Neither the pleasant outdoor terrace nor the wood tables and paper tablecloths on the dining room point hint at the respect with which wine is treated at this inn. Only the empty bottles and wooden lids with names of top producers like André Clouet, Algueira or Dani Landi decorating the walls start to give some clues as to what is served and drunk at A Curva on a daily basis.

Appearances are deceptive and that is something Miguel Anxo Besada is very aware of. He is used to seeing a look of surprise among many of his clients when they join in the fun game of tasting wines blind that he combines among several tables while effortlessly explaining vineyard orientations and subtle differences between vintages. All this happens without a trace of snobbery.

As well as tourists and villagers —the day we visited some local sailors were happily drinking wines from France, Galicia and Germany— A Curva welcomes wine aficionados and is well known by people in the trade from across Spain and beyond. Many of them are accompanied by local wine producers who value Miguel’s passion and expertise and the sensibles prices on his menu.

A firm champion of the wines from Galicia —he worked as a distributor until recently— Miguel stores over 400 selections, including pretty much all those made by small local producers but also from other Spanish wine regions and from places that he likes such as Burgundy, Champagne or Rieslings from Germany.
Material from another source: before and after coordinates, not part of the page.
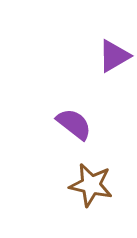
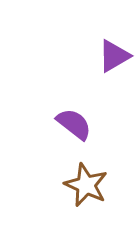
brown star: moved 5 px left; rotated 12 degrees clockwise
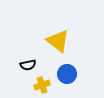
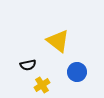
blue circle: moved 10 px right, 2 px up
yellow cross: rotated 14 degrees counterclockwise
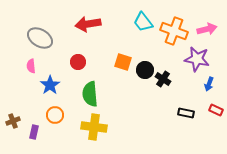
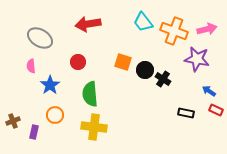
blue arrow: moved 7 px down; rotated 104 degrees clockwise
He tries to pass on this love of wine to his staff, something that diners appreciate in a country where wine education is frequently rare among bar tenders. “My second in command joined when he was very young and knew nothing about wines; after 15 years with us he has got the bug and has trained as a sommelier”, says Miguel. Later this year, while A Curva is closed for the winter from October to January, he and his team will travel to the Sherry Triangle to “taste, learn and enjoy”.

Although Miguel has been at the helm of A Curva for the past 10 years, he inherited the business from his parents. That home-made, traditional touch is still present on the dishes served there, such as the delicious caldeirada de raya (skate fish with potatoes), meat pie or pulpo a feira (boiled octopus with paprika). Fresh quality produce is used and treated with a minimum of fuss, like the clams and grilled volandeiras, a mollusk similar to a scallop which is picked locally in Rías Baixas —it will certainly be a pleasant discovery for those dining at A Curva.

Enterprising and active, Miguel has recently opened Casa Aurora, a wine bistro in the nearby coastal town of Sanxenxo. It is a good place to dine for off-season travelers, given that it shuts just one month of the year. Y.O.A.